> I'm still not sure what the best inference stack on Rust is
I was just looking into this today!
The options I've found, but yet to evaluate:
- TorchScript + tch = Use `torch.jit.trace` to create a traced model, load with tch/rust-tokenizers
- rust-bert + tch = Seems to provide slightly higher-level usage, also use traced model
- ONNX Runtime - Convert (via transformers.onnx) .pt model to .onnx encoder and decoder, then use onnxruntime+ndarray for inference
- Candle crate - Seems to have the smallest API for basic inference, and AFAIK can load up models saved with model.save() without conversion or other things
These are the different approaches I've found so far, but probably missed a bunch. All of them seem OK, but on different abstraction-levels obviously, so depends on what you want ultimately. If anyone know any other approach, would be more than happy to hear about it!

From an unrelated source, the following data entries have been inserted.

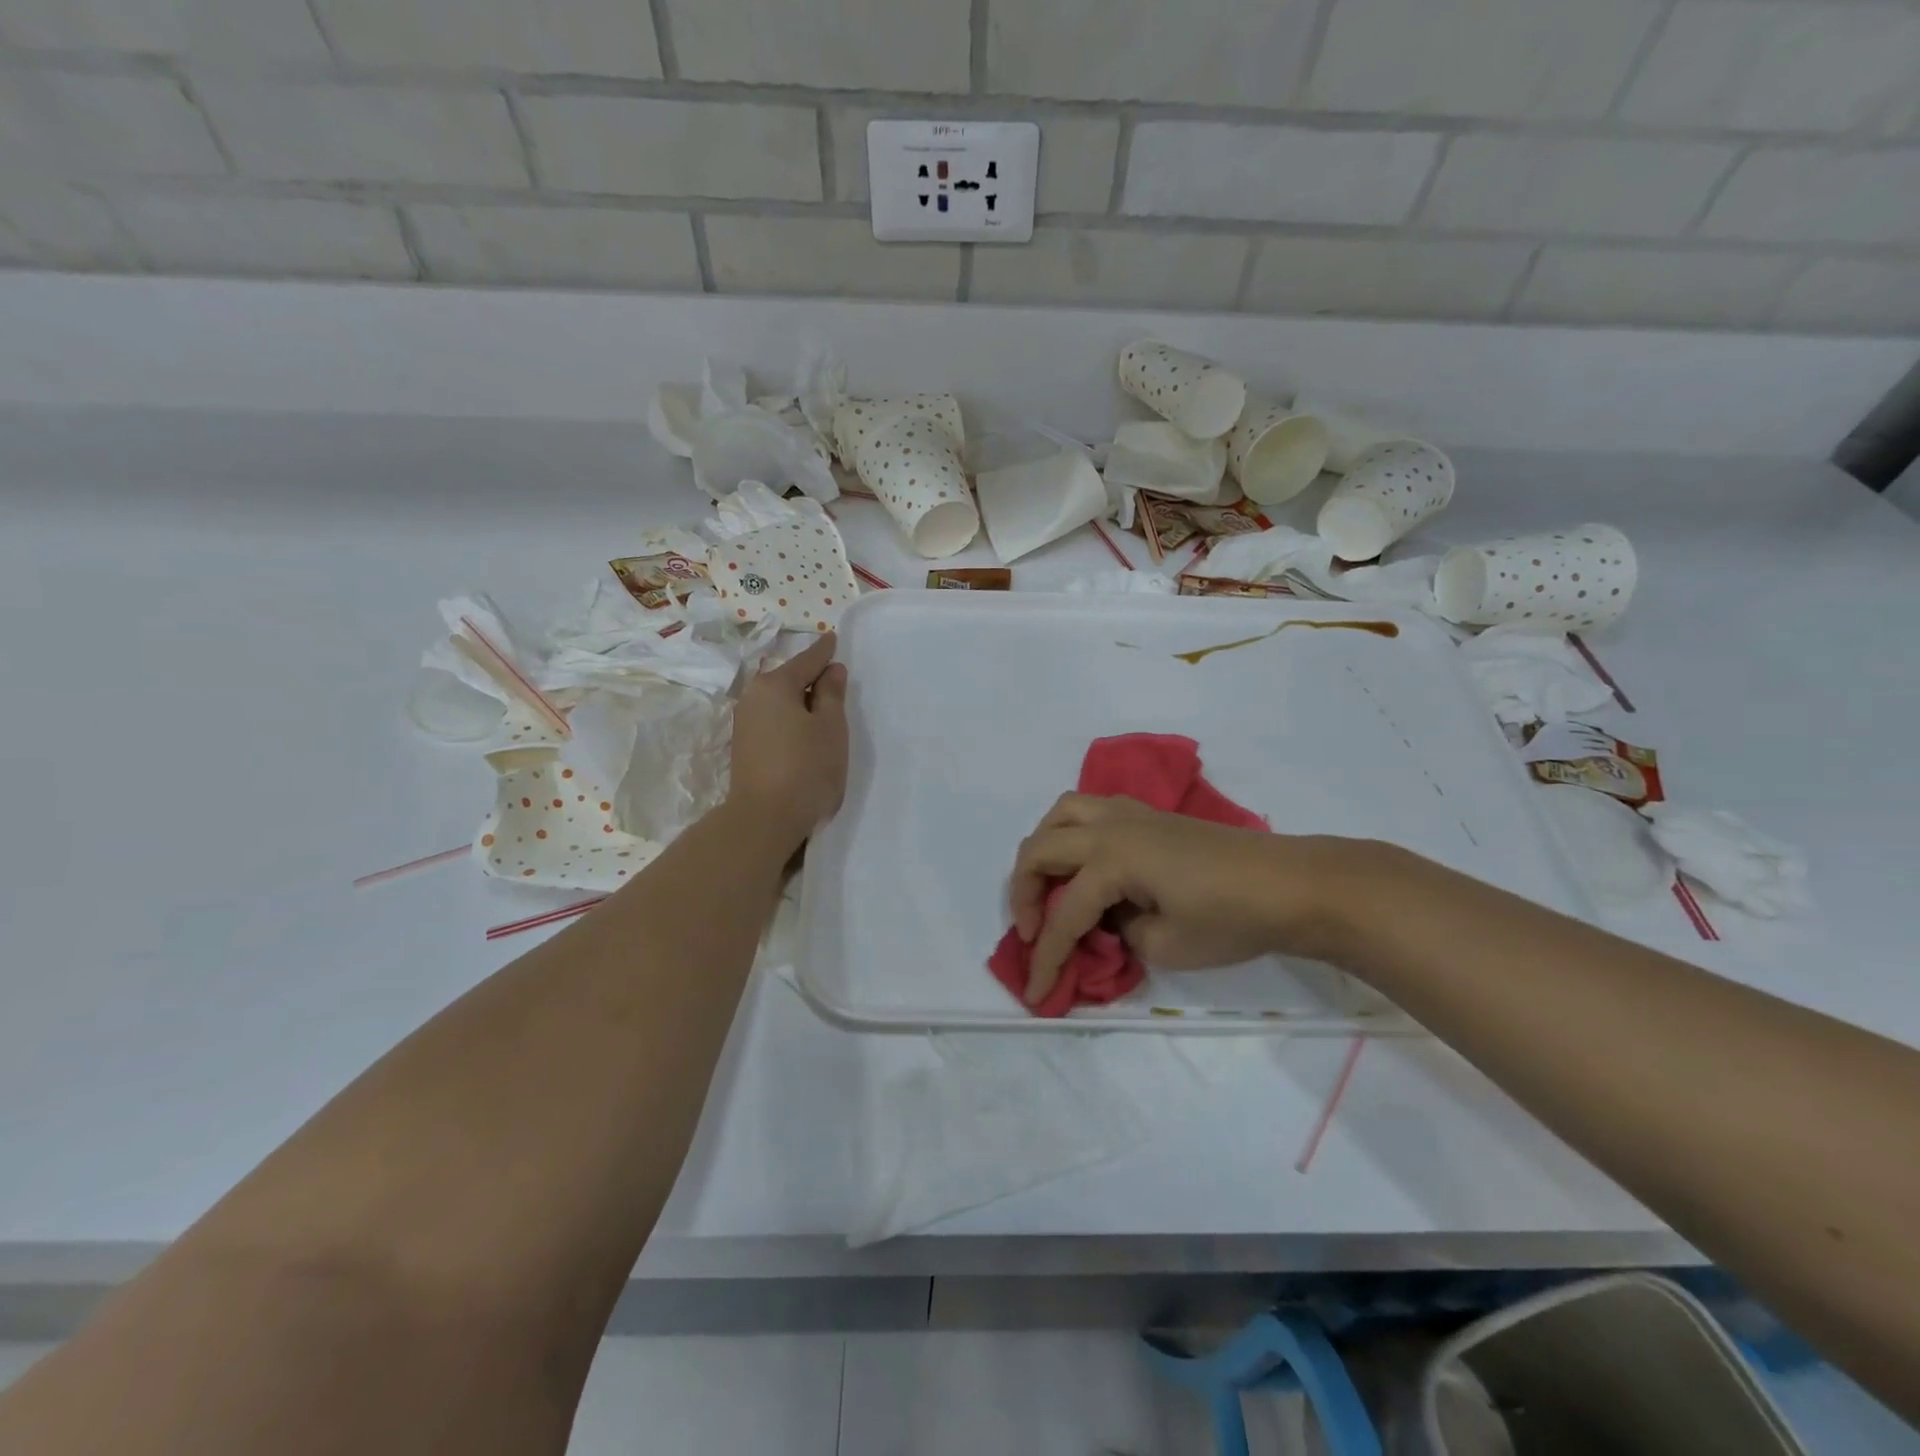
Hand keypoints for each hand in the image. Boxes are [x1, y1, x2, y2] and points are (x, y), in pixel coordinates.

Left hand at [727, 634, 848, 849]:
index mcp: (774, 685)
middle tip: (836, 680)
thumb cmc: (806, 767)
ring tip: (824, 709)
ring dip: (800, 702)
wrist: (765, 818)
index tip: (833, 637)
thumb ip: (831, 694)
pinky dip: (790, 720)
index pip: (806, 660)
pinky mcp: (744, 747)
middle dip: (811, 678)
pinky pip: (773, 720)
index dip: (824, 651)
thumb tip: (830, 670)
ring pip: (780, 702)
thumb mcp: (830, 727)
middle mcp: (753, 697)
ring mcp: (745, 723)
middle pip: (789, 680)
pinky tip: (804, 732)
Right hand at [1009, 794, 1353, 1006]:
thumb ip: (1121, 934)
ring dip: (1043, 847)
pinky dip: (1072, 831)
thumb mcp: (1168, 946)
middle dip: (1023, 892)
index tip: (1036, 994)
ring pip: (1062, 812)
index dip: (1046, 958)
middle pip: (1041, 848)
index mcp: (1112, 860)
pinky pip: (1090, 809)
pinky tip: (1086, 861)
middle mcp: (1110, 827)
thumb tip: (1108, 920)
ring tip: (1048, 884)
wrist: (1290, 883)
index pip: (1065, 915)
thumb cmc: (1232, 918)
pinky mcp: (1148, 814)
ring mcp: (1130, 813)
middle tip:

There's also the burn framework but there are a lot of tradeoffs to consider. It's neat for wgpu targets (including web) but you'll need to implement a lot of stuff.
Candle is a great choice overall (and there are plenty of examples) but performance is slightly worse compared to tch.
Personally, if I can get it done with candle that's what I do. It's also pretty neat for serverless.
If I can't, I check if I can convert it to onnx without extra work (or if there is an onnx available).
As a last resort, I think about shipping torchlib via tch.
Great resources, thanks. I'll look into the other packages and compare against our onnx runtime setup.